Besides having a stress and exhaustion migraine, my final flight was uneventful. We land smoothly in Incheon but were rushed off the plane to get in line with immigration, where I was running a temperature. 37.6 degrees Celsius, to be exact. Fuck.
They push me off to a small boxed-in area where they gave me a minute to cool off and retook my temperature. I still read over the limit, so after doing more paperwork, the immigration officials escorted me to another holding area to fill out more paperwork and wait. I had no idea what’s going on, but I assumed I was waiting for a Covid test. The poor immigration employees didn’t speak English, and my Papago skills were lacking during this stressful moment.
I breathe as I wait. I tried unsuccessfully to tell myself that ‘I made it’ with an exclamation point. Well, at least I’m smiling? I think my attitude of ‘at at least I’m here. I’m sure things will be fine.’ annoys everyone else who is quarantined off like I am. In truth, the officials know what they are doing, and although I’m confused, I doubt they will leave me on the side of the road somewhere or send me to prison if I have covid.
We leave our bags as they usher us to an elevator that leads to the testing area just off the tarmac. Oof, that test was painful, and I accidentally gaged in the nurse’s face after she digs through my sinuses as she goes for my tonsils. I do shed a tear then, or maybe it was snot shoved up my nose and out my eye by the swab. Whos to say. I don’t have time to decide which bodily fluid it was as they rush us back to pick up our bags, then through immigration again. We go down to the baggage claim to pick up our luggage and off to a temporary quarantine site where we wait for our results.

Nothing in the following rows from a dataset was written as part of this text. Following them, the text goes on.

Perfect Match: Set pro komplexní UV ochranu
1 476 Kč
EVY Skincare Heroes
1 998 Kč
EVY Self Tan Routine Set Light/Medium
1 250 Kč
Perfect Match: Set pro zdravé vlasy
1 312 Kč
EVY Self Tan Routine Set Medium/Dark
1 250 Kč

They feed us but out of fear that I may be allergic to it, I settle for a protein bar and a nap on the floor. A few hours and an extremely awkward wake up by stomping later, I have tested Negative! A small moment of joy before I am ushered back on a bus to the airport where I grab a taxi with two of my fellow teachers headed to my Quarantine location where I will spend the next 14 days recovering.
I arrive at a college dormitory where I sign in and head upstairs to my room, where I promptly send a message to the world that I’m alive before I pass out. I made it! (!!!!!!!)